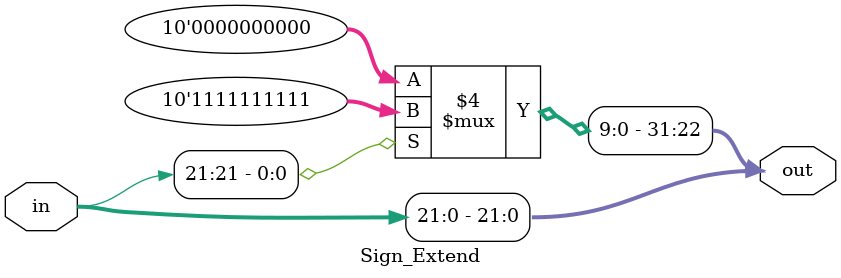
<source format=v>
`timescale 1ns / 1ps

module Sign_Extend(in, out);

input [21:0] in;
output reg [31:0] out;

always@(in)
begin 
    out[21:0] = in;
    if(in[21] == 1)
    begin
         out[31:22] = 10'b1111111111;
    end
    else
    begin
        out[31:22] = 10'b0000000000;    
    end
end 
    
endmodule

</source>
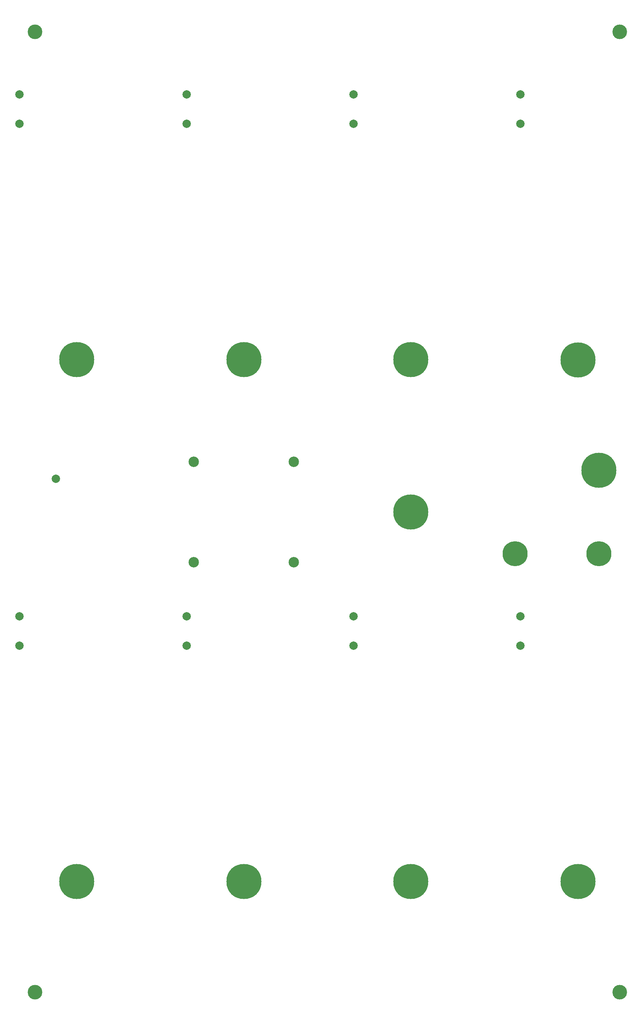
<source format=gbr>
%TF.GenerationSoftware,KiCad,Pcbnew,(6.0.5)*%
%TF.CreationDate,2022-12-31T14:25:50+00:00*%
%TF.ProjectId,PiPicoTX816-Panel,50695069-636f-4545-9838-31362d50616e,rev?*%
%TF.SameCoordinates,Original*%
%TF.FileFunction,Soldermask,Top*%
%TF.FilePolarity,Negative*%
%FSLAX46Y46*%
G04 Gerber Fmt 4.6, Leading zero omitted, Abs format (unit mm)*
G04 Created by KiCad (PCBNEW (6.0.5)) date 2022-12-31 14:25:50*
%MOMM*%
%LPD*%
G01*
G04 APERTURE LIST*
%ADD10C,3.500000*%
%ADD11C,2.000000*%
%ADD12C,8.400000*%
%ADD13C,2.500000*%
%ADD14C,6.000000*%
G04 APERTURE END LIST*
D10*
%TO.C,REF\u002A\u002A*%
X20000000Y-20000000D03*
%TD*%
D11*
%TO.C,REF\u002A\u002A*%
X96270000Y-42000000D03*
%TD*%
D10*
%TO.C,REF\u002A\u002A*%
X160000000Y-250000000D03*
%TD*%
D12*
%TO.C,REF\u002A\u002A*%
X150000000Y-98570000D03*
%TD*%
D11*
%TO.C,REF\u002A\u002A*%
X16270000Y-42000000D03*
%TD*%
%TO.C,REF\u002A\u002A*%
X56270000Y-35000000D03*
%TD*%
D12*
%TO.C,REF\u002A\u002A*%
X150000000Y-223500000D03*
%TD*%
%TO.C,REF\u002A\u002A*%
X155000000Y-125000000D03*
%TD*%
%TO.C,REF\u002A\u002A*%
X110000000Y-135000000D03*
%TD*%
%TO.C,REF\u002A\u002A*%
X70000000Y-223500000D03*
%TD*%
D13*
%TO.C,REF\u002A\u002A*%
X58000000Y-123000000D03*
%TD*%
D12*
%TO.C,REF\u002A\u002A*%
X30000000Y-223500000D03*
%TD*%
D13*
%TO.C,REF\u002A\u002A*%
X82000000Y-123000000D03*
%TD*%
D11*
%TO.C,REF\u002A\u002A*%
X96270000Y-167000000D03*
%TD*%
%TO.C,REF\u002A\u002A*%
X136270000Y-35000000D03*
%TD*%
%TO.C,REF\u002A\u002A*%
X16270000Y-160000000D03*
%TD*%
D13*
%TO.C,REF\u002A\u002A*%
X58000000Y-147000000D03*
%TD*%
D12*
%TO.C,REF\u002A\u002A*%
X110000000Y-223500000D03*
%TD*%
D10*
%TO.C,REF\u002A\u002A*%
X20000000Y-250000000D03*
%TD*%
D12*
%TO.C,REF\u002A\u002A*%
X30000000Y-98500000D03*
%TD*%
D11*
%TO.C,REF\u002A\u002A*%
X25000000Y-127000000D03*
%TD*%
D14*
%TO.C,REF\u002A\u002A*%
X135000000Y-145000000D03*
%TD*%
D11*
%TO.C,REF\u002A\u002A*%
X136270000Y-160000000D03*
%TD*%
D12*
%TO.C,REF\u002A\u002A*%
X110000000Y-98500000D03*
%TD*%
D11*
%TO.C,REF\u002A\u002A*%
X96270000Y-160000000D03*
%TD*%
%TO.C,REF\u002A\u002A*%
X56270000Y-167000000D03*
%TD*%
%TO.C,REF\u002A\u002A*%
X136270000Y-42000000D03*
%TD*%
%TO.C,REF\u002A\u002A*%
X56270000Y-42000000D03*
%TD*%
%TO.C,REF\u002A\u002A*%
X56270000Y-160000000D03*
%TD*%
%TO.C,REF\u002A\u002A*%
X16270000Y-167000000D03*
%TD*%
%TO.C,REF\u002A\u002A*%
X16270000Y-35000000D03*
%TD*%
D14*
%TO.C,REF\u002A\u002A*%
X155000000Y-145000000D03*
%TD*%
D12*
%TO.C,REF\u002A\u002A*%
X70000000Y-98500000D03*
%TD*%
D10*
%TO.C,REF\u002A\u002A*%
X160000000Y-20000000D03*
%TD*%
D11*
%TO.C,REF\u002A\u002A*%
X136270000Y-167000000D03*
%TD*%
D13*
%TO.C,REF\u002A\u002A*%
X82000000Y-147000000D03*
%TD*%
D11*
%TO.C,REF\u002A\u002A*%
X96270000Y-35000000D03*
%TD*%
M02*

</source>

**Activity:** Reproduce the entries above exactly, without images.

**Response to the exercise:**
<source format=v>
`timescale 1ns / 1ps

module Sign_Extend(in, out);

input [21:0] in;
output reg [31:0] out;

always@(in)
begin 
    out[21:0] = in;
    if(in[21] == 1)
    begin
         out[31:22] = 10'b1111111111;
    end
    else
    begin
        out[31:22] = 10'b0000000000;    
    end
end 
    
endmodule

</source>
<source format=gbr>
%TF.GenerationSoftware,KiCad,Pcbnew,(6.0.5)*%
%TF.CreationDate,2022-12-31T14:25:50+00:00*%
%TF.ProjectId,PiPicoTX816-Panel,50695069-636f-4545-9838-31362d50616e,rev?*%
%TF.SameCoordinates,Original*%
%TF.FileFunction,Soldermask,Top*%
%TF.FilePolarity,Negative*%
%FSLAX46Y46*%
G04 Gerber Fmt 4.6, Leading zero omitted, Abs format (unit mm)*
G04 Created by KiCad (PCBNEW (6.0.5)) date 2022-12-31 14:25:50*
%MOMM*%
%LPD*%
G01*
G04 APERTURE LIST*
%ADD10C,3.500000*%
%ADD11C,2.000000*%
%ADD12C,8.400000*%
%ADD13C,2.500000*%
%ADD14C,6.000000*%
G04 APERTURE END LIST*
D10*
%TO.C,REF\u002A\u002A*%
X20000000Y-20000000D03*
%TD*%
D11*
%TO.C,REF\u002A\u002A*%
X96270000Y-42000000D03*
%TD*%
D10*
%TO.C,REF\u002A\u002A*%
X160000000Y-250000000D03*
%TD*%
D12*
%TO.C,REF\u002A\u002A*%
X150000000Y-98570000D03*
%TD*%
D11*
%TO.C,REF\u002A\u002A*%
X16270000Y-42000000D03*
%TD*%
%TO.C,REF\u002A\u002A*%
X56270000Y-35000000D03*
%TD*%
D12*
%TO.C,REF\u002A\u002A*%
X150000000Y-223500000D03*
%TD*%
%TO.C,REF\u002A\u002A*%
X155000000Y-125000000D03*
%TD*%
%TO.C,REF\u002A\u002A*%
X110000000Y-135000000D03*
%TD*%
%TO.C,REF\u002A\u002A*%
X70000000Y-223500000D03*
%TD*%
D13*
%TO.C,REF\u002A\u002A*%
X58000000Y-123000000D03*
%TD*%
D12*
%TO.C,REF\u002A\u002A*%
X30000000Y-223500000D03*
%TD*%
D13*
%TO.C,REF\u002A\u002A*%
X82000000Y-123000000D03*
%TD*%
D11*
%TO.C,REF\u002A\u002A*%
X96270000Y-167000000D03*
%TD*%
%TO.C,REF\u002A\u002A*%
X136270000Y-35000000D03*
%TD*%
%TO.C,REF\u002A\u002A*%
X16270000Y-160000000D03*
%TD*%
D13*
%TO.C,REF\u002A\u002A*%
X58000000Y-147000000D03*
%TD*%
D12*
%TO.C,REF\u002A\u002A*%
X110000000Y-223500000D03*
%TD*%
D10*
%TO.C,REF\u002A\u002A*%
X20000000Y-250000000D03*
%TD*%
D12*
%TO.C,REF\u002A\u002A*%
X30000000Y-98500000D03*
%TD*%
D11*
%TO.C,REF\u002A\u002A*%
X25000000Y-127000000D03*
%TD*%
D14*
%TO.C,REF\u002A\u002A*%
X135000000Y-145000000D03*
%TD*%
D11*
%TO.C,REF\u002A\u002A*%
X136270000Y-160000000D03*
%TD*%
D12*
%TO.C,REF\u002A\u002A*%
X110000000Y-98500000D03*
%TD*%
D11*
%TO.C,REF\u002A\u002A*%
X96270000Y-160000000D03*
%TD*%
%TO.C,REF\u002A\u002A*%
X56270000Y-167000000D03*
%TD*%
%TO.C,REF\u002A\u002A*%
X136270000Y-42000000D03*
%TD*%
%TO.C,REF\u002A\u002A*%
X56270000Y-42000000D03*
%TD*%
%TO.C,REF\u002A\u002A*%
X56270000Y-160000000D03*
%TD*%
%TO.C,REF\u002A\u002A*%
X16270000Y-167000000D03*
%TD*%
%TO.C,REF\u002A\u002A*%
X16270000Y-35000000D03*
%TD*%
D14*
%TO.C,REF\u002A\u002A*%
X155000000Y-145000000D03*
%TD*%
D12*
%TO.C,REF\u002A\u002A*%
X70000000Y-98500000D03*
%TD*%
D10*
%TO.C,REF\u002A\u002A*%
X160000000Y-20000000D03*
%TD*%
D11*
%TO.C,REF\u002A\u002A*%
X136270000Y-167000000D03*
%TD*%
D13*
%TO.C,REF\u002A\u002A*%
X82000000Y-147000000D03*
%TD*%
D11*
%TO.C,REF\u002A\u002A*%
X96270000Y-35000000D03*
%TD*%
M02*

</source>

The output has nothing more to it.